------ RECORDS FOR PROCESSING ------
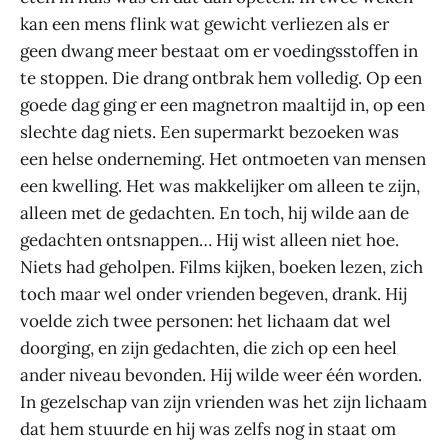
kan een mens flink wat gewicht verliezen als er
geen dwang meer bestaat om er voedingsstoffen in
te stoppen. Die drang ontbrak hem volledig. Op een
goede dag ging er een magnetron maaltijd in, op een
slechte dag niets. Een supermarkt bezoeken was
een helse onderneming. Het ontmoeten van mensen
een kwelling. Het was makkelijker om alleen te zijn,
alleen met de gedachten. En toch, hij wilde aan de
gedachten ontsnappen… Hij wist alleen niet hoe.
Niets had geholpen. Films kijken, boeken lezen, zich
toch maar wel onder vrienden begeven, drank. Hij
voelde zich twee personen: het lichaam dat wel
doorging, en zijn gedachten, die zich op een heel
ander niveau bevonden. Hij wilde weer één worden.
In gezelschap van zijn vrienden was het zijn lichaam
dat hem stuurde en hij was zelfs nog in staat om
------
_JOB ITEM_. Reproduce the text of all the items above verbatim, line for line, and omit the pictures.

_ANSWER BOX_.
kan een mens flink wat gewicht verliezen als er
geen dwang meer bestaat om er voedingsstoffen in
te stoppen. Die drang ontbrak hem volledig. Op een
goede dag ging er een magnetron maaltijd in, op een
slechte dag niets. Een supermarkt bezoeken was
een helse onderneming. Het ontmoeten van mensen
een kwelling. Het was makkelijker om alleen te zijn,
alleen met de gedachten. En toch, hij wilde aan de
gedachten ontsnappen… Hij wist alleen niet hoe.
Niets had geholpen. Films kijken, boeken lezen, zich
toch maar wel onder vrienden begeven, drank. Hij
voelde zich twee personen: het lichaam dat wel
doorging, en zijn gedachten, die zich op een heel
ander niveau bevonden. Hij wilde weer één worden.
In gezelschap van zijn vrienden was het zijn lichaam
dat hem stuurde en hij was zelfs nog in staat om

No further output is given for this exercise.